Beyond the Skin
Showgirls—a type of entertainment once distinctive to the city which is now a faint whisper of its past. These long-legged beauties in their feathery costumes and towering headdresses were as iconic to Las Vegas as casinos and neon marquees. “Their gorgeous figures and sparkling costumes and alluring personalities created a world-renowned atmosphere of irresistible glamour and excitement,” says Mistinguett, a well-known choreographer, costume designer and show producer. “I wanted to capture that vintage style and talent and bring them back to the stage…”
That’s exactly what Mistinguett did with performances of “Showgirl Follies…Sassy,” and I set out to photograph them. Mistinguett gave me complete access to the dressing room, backstage, rehearsals, and performances. As thrilling as it was to pursue this opportunity, I also felt nervous.
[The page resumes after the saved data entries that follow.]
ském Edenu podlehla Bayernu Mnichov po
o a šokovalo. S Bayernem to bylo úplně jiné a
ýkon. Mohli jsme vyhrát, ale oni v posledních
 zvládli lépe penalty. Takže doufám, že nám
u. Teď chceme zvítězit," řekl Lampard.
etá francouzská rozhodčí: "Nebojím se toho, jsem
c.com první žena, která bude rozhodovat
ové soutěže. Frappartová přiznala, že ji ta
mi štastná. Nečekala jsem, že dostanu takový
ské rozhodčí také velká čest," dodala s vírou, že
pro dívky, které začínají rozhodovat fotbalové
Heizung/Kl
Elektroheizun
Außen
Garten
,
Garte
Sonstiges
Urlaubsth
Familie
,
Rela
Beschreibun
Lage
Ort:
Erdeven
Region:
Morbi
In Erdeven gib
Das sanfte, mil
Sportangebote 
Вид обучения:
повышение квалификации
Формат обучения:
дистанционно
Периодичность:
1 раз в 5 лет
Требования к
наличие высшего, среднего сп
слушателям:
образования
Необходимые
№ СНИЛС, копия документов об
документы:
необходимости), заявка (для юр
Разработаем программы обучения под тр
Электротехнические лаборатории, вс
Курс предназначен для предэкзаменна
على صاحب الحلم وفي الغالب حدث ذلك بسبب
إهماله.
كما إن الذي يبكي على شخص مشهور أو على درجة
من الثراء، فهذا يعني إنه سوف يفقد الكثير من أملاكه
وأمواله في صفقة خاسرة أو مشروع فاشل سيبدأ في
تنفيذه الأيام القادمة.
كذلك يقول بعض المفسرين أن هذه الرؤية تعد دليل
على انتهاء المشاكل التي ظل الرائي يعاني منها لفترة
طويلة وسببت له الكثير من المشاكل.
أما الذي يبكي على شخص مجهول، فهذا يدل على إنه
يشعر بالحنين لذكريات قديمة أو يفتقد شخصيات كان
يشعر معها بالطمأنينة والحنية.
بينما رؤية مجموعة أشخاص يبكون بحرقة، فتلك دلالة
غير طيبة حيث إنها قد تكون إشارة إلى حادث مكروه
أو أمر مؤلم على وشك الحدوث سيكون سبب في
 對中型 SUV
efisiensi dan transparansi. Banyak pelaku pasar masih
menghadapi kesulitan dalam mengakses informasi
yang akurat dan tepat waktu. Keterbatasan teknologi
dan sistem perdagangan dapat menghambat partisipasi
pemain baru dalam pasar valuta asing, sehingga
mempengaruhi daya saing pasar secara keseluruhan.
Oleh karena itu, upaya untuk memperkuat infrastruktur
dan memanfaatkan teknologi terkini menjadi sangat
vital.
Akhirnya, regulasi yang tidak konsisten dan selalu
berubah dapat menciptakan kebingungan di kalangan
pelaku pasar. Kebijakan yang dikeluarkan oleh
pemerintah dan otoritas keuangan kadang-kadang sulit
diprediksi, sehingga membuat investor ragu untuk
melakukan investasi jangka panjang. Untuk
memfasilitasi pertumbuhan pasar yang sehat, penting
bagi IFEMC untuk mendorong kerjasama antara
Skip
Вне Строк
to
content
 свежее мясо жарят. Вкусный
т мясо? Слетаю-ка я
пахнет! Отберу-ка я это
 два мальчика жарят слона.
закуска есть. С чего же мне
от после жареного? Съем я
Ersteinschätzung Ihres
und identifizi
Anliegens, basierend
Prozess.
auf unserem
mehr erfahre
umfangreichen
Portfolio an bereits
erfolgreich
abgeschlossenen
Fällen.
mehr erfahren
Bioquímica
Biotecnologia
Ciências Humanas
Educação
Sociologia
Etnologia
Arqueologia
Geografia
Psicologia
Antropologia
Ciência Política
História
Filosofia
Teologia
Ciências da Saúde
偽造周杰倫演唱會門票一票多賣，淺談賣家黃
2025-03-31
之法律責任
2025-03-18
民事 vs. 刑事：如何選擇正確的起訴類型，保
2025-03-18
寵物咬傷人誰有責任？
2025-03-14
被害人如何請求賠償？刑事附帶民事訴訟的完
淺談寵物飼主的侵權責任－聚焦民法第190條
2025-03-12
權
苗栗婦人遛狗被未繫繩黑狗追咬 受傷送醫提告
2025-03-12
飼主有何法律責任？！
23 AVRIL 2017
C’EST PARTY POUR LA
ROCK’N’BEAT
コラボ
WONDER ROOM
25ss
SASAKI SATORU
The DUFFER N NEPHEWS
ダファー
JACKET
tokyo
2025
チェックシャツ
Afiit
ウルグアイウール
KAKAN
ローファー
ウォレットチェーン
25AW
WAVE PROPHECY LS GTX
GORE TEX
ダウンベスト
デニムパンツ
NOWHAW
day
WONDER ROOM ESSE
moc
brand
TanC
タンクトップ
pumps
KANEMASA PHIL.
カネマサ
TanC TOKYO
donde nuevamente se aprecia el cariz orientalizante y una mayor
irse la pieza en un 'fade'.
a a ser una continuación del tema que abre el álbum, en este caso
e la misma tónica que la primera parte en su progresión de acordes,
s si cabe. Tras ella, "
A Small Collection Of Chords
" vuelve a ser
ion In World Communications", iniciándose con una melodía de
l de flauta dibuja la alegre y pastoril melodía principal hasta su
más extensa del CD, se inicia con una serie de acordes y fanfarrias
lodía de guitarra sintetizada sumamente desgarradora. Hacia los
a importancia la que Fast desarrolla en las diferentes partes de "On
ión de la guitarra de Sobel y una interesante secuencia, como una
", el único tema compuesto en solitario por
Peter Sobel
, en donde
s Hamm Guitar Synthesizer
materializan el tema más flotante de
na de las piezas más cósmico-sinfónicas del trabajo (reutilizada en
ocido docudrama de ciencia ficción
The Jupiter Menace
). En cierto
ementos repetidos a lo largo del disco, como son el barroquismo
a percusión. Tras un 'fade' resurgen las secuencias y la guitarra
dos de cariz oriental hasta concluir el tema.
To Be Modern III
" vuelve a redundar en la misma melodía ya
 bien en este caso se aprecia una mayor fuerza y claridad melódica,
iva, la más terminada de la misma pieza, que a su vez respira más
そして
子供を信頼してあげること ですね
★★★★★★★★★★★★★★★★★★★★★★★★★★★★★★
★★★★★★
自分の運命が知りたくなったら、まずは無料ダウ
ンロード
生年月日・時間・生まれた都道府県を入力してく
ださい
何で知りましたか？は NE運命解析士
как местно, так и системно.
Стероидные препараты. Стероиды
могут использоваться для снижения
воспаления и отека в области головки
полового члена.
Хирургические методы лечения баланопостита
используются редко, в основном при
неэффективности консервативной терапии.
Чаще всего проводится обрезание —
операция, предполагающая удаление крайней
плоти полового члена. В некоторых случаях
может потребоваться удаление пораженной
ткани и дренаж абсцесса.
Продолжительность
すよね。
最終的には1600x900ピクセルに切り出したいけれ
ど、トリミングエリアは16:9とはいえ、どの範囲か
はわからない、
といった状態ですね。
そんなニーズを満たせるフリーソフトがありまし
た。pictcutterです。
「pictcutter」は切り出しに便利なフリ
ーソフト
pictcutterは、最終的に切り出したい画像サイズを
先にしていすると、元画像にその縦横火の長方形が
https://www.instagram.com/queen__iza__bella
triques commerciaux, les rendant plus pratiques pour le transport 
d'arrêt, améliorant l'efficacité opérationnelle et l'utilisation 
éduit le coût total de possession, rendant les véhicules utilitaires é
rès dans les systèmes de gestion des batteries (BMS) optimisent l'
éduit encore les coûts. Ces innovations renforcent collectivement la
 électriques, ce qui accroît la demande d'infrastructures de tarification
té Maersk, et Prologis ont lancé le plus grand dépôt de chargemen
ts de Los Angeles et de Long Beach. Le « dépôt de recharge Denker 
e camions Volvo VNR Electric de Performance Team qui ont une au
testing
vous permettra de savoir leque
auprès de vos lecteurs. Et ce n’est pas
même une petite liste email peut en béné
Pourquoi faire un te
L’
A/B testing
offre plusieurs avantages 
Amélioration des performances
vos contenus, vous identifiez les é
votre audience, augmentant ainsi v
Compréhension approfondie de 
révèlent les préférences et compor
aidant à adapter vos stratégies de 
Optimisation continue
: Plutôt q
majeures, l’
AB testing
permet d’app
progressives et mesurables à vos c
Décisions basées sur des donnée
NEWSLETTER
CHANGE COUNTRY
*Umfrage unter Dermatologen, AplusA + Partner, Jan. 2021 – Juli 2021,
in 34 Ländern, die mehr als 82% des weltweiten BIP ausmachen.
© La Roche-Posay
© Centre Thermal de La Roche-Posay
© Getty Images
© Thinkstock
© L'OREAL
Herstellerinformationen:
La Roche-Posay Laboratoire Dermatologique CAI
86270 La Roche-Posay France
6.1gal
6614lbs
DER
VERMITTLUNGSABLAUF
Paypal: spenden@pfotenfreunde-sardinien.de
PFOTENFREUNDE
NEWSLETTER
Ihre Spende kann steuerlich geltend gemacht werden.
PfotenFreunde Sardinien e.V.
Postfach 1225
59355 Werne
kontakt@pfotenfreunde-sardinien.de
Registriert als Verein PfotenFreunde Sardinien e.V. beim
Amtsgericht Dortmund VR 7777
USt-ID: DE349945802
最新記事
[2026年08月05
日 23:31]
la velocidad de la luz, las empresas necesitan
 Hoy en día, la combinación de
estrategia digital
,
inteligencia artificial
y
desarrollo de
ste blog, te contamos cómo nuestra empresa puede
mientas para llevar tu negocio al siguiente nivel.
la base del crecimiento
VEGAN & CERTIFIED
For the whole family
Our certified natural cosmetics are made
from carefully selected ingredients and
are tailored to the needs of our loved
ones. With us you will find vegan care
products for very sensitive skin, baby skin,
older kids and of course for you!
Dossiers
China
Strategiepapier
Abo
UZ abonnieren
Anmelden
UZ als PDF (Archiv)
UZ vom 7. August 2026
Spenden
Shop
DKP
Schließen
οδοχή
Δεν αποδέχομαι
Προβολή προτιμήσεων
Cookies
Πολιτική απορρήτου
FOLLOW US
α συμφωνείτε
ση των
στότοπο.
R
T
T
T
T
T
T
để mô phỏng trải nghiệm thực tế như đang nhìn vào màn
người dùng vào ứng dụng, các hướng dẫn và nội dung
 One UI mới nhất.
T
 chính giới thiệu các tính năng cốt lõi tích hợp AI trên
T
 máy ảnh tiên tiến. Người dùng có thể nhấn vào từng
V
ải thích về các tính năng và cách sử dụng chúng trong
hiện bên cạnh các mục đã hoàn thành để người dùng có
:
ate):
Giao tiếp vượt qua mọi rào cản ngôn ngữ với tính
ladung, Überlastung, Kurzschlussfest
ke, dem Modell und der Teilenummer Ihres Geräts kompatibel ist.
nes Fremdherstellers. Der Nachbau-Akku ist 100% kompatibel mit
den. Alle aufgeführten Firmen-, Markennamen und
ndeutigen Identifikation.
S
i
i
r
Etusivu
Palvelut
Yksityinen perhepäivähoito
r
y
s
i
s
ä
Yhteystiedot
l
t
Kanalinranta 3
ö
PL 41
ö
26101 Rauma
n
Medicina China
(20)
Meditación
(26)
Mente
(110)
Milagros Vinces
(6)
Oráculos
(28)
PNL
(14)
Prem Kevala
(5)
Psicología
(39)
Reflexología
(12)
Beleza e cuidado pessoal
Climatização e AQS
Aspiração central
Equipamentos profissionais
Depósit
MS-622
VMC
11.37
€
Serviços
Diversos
I knew I’d have just a short time to connect with the dancers. This project’s success depended on the willingness of the dancers to let me into their inner circle. After I’d started shooting, I was pleasantly surprised at the professionalism of this group. They welcomed me and supported me. They wanted to share with others their private world—particularly their love for dance and their passion to be a showgirl—through my photographs.
These performers have been trained in multiple forms of dance, including ballet. Though they take their work seriously, they’re not one-dimensional—living just off their ability to kick up their legs. This small cadre of dancers is made up of strong, determined feminists. Many are married; some with children; some have college degrees; some are ballet teachers, choreographers, casino dealers, accountants, … and all of them are women. They all work hard and love to dance.
In the dressing room, I expected to see drama. I saw none of that—only respect, support, and laughter. They changed costumes multiple times during the show. They waited nervously backstage for their turns to perform. They came together as a group. They concentrated, supported one another, and walked on stage with smiles on their faces. They stood tall and did what they love to do: dance.